What are the Symptoms of Emphysema?

What are the Symptoms of Emphysema?

Emphysema is a chronic lung condition that gradually damages the air sacs (alveoli) in the lungs, making it difficult to breathe. Symptoms of emphysema often develop gradually and may include:

  1. Shortness of Breath (Dyspnea): A persistent feeling of breathlessness, especially during physical activity or exertion, that worsens over time.
  2. Chronic Cough: A persistent cough, often with clear or white sputum production, which may worsen over time.
  3. Wheezing: A whistling or squeaky sound while breathing, especially during exhalation.
  4. Chest Tightness: A sensation of pressure or tightness in the chest.
  5. Difficulty Breathing: Feeling like you can’t catch your breath or like you’re suffocating.
  6. Frequent Respiratory Infections: Increased susceptibility to respiratory infections like bronchitis or pneumonia.
  7. Reduced Exercise Tolerance: Difficulty maintaining physical activity due to shortness of breath.
  8. Barrel Chest: Over time, the chest may take on a barrel-like shape due to increased air trapped in the lungs.
  9. Fatigue: Feeling tired or lacking energy, often due to the extra effort required to breathe.
  10. Weight Loss: Unintended weight loss due to the increased energy expended in breathing and difficulty eating.
  11. Finger Clubbing: Enlarged fingertips with nails that curve around the fingertips due to chronic low oxygen levels.
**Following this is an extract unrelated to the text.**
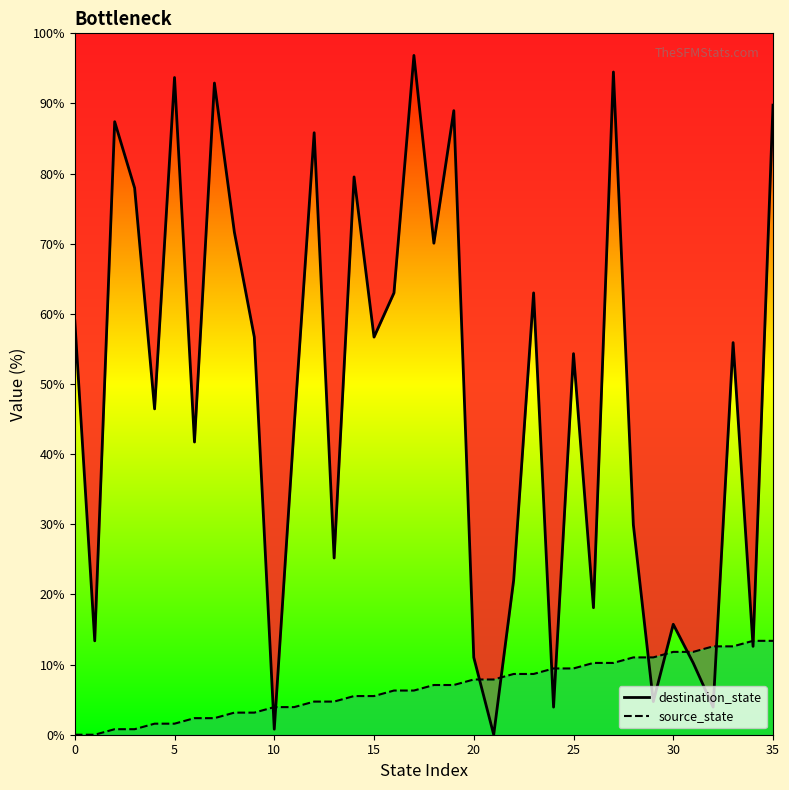

Rank the series by their average value, from lowest to highest.

source_state, destination_state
It’s important to note that symptoms of emphysema can vary in severity and may worsen over time. Emphysema is often associated with chronic bronchitis, together forming chronic obstructive pulmonary disease (COPD). The primary cause of emphysema is long-term exposure to irritants, most commonly cigarette smoke, but it can also be caused by exposure to other lung irritants like air pollution, chemical fumes, or dust.

If you suspect you may have emphysema or are experiencing any of these symptoms, it’s crucial to seek medical attention for a proper diagnosis and management. Treatment aims to relieve symptoms, slow the progression of the disease, and improve the quality of life through medication, pulmonary rehabilitation, oxygen therapy, and lifestyle changes.